Interesting suggestions: I have found that over the years I have adopted most of these. Here is where I vary some...
I don't use "arg" for any variable, stored procedure or otherwise. I generally use a 1 or 2 character indication of what I consider the datatype of the variable to represent: @iVar is (obviously) some kind of an integer, just like @rVar is REAL. @vcArg is VARCHAR, and so on.

When I am doing stored procedures, I always add commented lines in the beginning with the procedures parameters declared and SET with the default value. When I have to dip into the procedure to debug, etc. I simply uncomment those lines and proceed.

As to naming stored procedures, I initially started with sp (and sp_) but found it redundant. Now I use something to indicate the purpose of what the procedure is intended for: rpt (report), etl (data collection / loading) are the main ones I have to deal with (I work in a data warehouse and reporting environment so I don't have much to offer beyond these).

Most of the other conventions I already follow (first letter CAP'd, etc). One of the things I have found is that whenever I am designing a warehouse; I reuse the original names from the sources. I tend to collect data from multiple systems with the same table name. I reuse all of the same names (table and column names) no matter what. I can then refer to the "source" documentation to describe the content of what I have. I can "slap" an etl_{table_name} on the ETL procedure, and a rpt_{table_name} on any simple reporting procedure I need.

Anyway, that's my $0.02.

Anonymous said...

For stored procedures, instead of using prefixes, if you do, like "usp_", Get, Set, Ins, etc., what are your thoughts on using suffixes instead, example TableNameGet or TableNameCollection. This way in your object explorer you can view all stored procedures related to a single table group together.

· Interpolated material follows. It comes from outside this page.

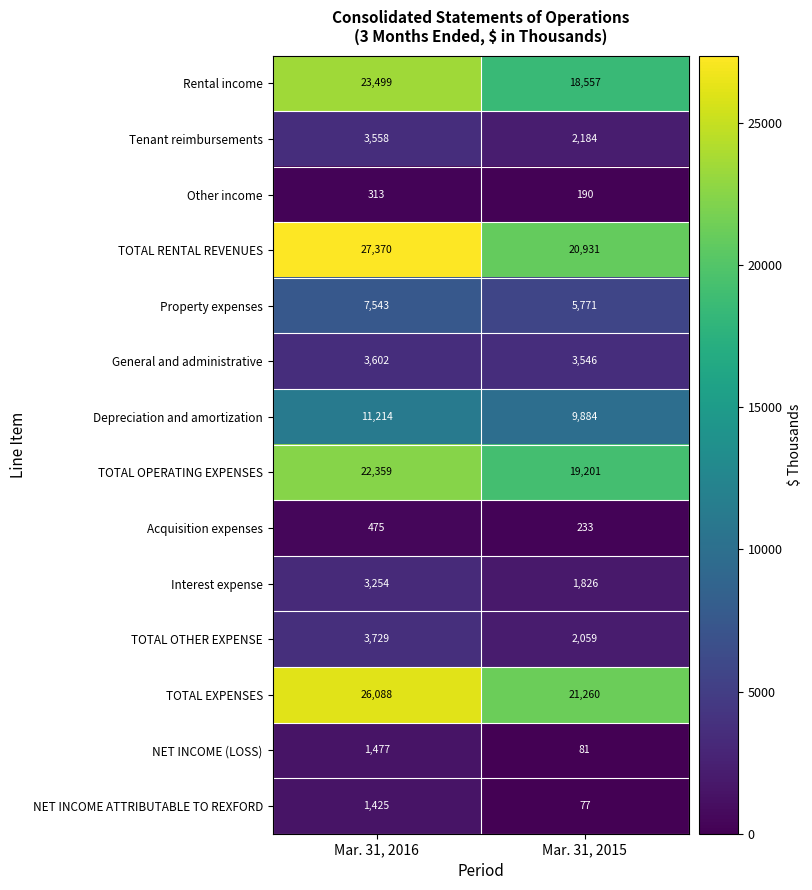

What is the difference between the maximum and minimum values in the Acquisition expenses series?

242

You mentioned code generation, are there any in particular that you like/recommend that are hopefully free :) Found http://www.ssmstoolspack.com/, but source code isn't avaiable, so can't tailor them to what I need exactly.

Anonymous said...

Great article, thanks. Just wondering why the use of underscores are discouraged. I certainly do not find them annoying, but I do agree that the use of them should be limited. The rule I follow is that where an acronym is used an underscore is permissible to separate the capitals of the acronym from the capital of the next word, eg HR_Department

Anonymous said...

Thanks for the article.

I agree, I don't think the use of underscores are or are not a best practice. It is a preference. Devs get to stare at the same stuff day in and day out. We all become a bit "anal" as we know it is important to be efficient. Easier to read is more effecient. A godd developer will be anal and very consistent.

When a best practice narrows developer options, it is not very "best" anymore.

I encourage underscores as a manager as my team finds First_Name easier to read then FirstName, especially in a big application. I also don't agree that plurals are to be aviods. The have a place, Event is much differnet than Events. Also Event, although not a keyword in SQL, has implications to program code. Consistent use of plurals indicates alot to my team.

Important part, best practice is consistency across all of your applications.

Unknown said...

I'm incrementally building our business applications database, project by project. Your article is excellent as I have arrived upon the same best practices almost verbatim, although I plan to add a few changes after reading this. One comment I'd like to make is the possible use of schemas to help organize your database even more. It's great if you are using a single database for multiple applications. I use sensible abbreviations for each project and CREATE SCHEMA [project abbreviation] for them. It's pretty easy to query every database object in sys.objects that relates to that particular project.

cyrusrynlee said...

When you say "best practice," it simply ,means that there are no fixed rules on how to deal with some problem but what's chosen is known to work for someone but may likely fail when adopted by others. Don't feel guilty whenever you go against "best practices" - that is if your actions will benefit your team, reduce the cost of the business operation and at the same time improve the security of your applications.